Aim of the task → Copy the material below line for line, with no changes.

+++ Material for this task +++

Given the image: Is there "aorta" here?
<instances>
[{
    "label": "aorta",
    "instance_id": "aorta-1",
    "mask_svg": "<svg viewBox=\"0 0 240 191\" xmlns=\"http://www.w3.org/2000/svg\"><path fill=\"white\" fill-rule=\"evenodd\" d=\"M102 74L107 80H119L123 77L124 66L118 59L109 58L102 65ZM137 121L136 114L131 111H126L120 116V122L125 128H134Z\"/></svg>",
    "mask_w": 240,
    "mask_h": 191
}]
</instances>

+++

Result →
Given the image: Is there "aorta" here?
<instances>
[{
    "label": "aorta",
    "instance_id": "aorta-1",
    "mask_svg": "<svg viewBox=\"0 0 240 191\" xmlns=\"http://www.w3.org/2000/svg\"><path fill=\"white\" fill-rule=\"evenodd\" d=\"M102 74L107 80H119L123 77L124 66L118 59L109 58L102 65ZM137 121L136 114L131 111H126L120 116V122L125 128H134Z\"/></svg>",
    "mask_w": 240,
    "mask_h": 191
}]
</instances>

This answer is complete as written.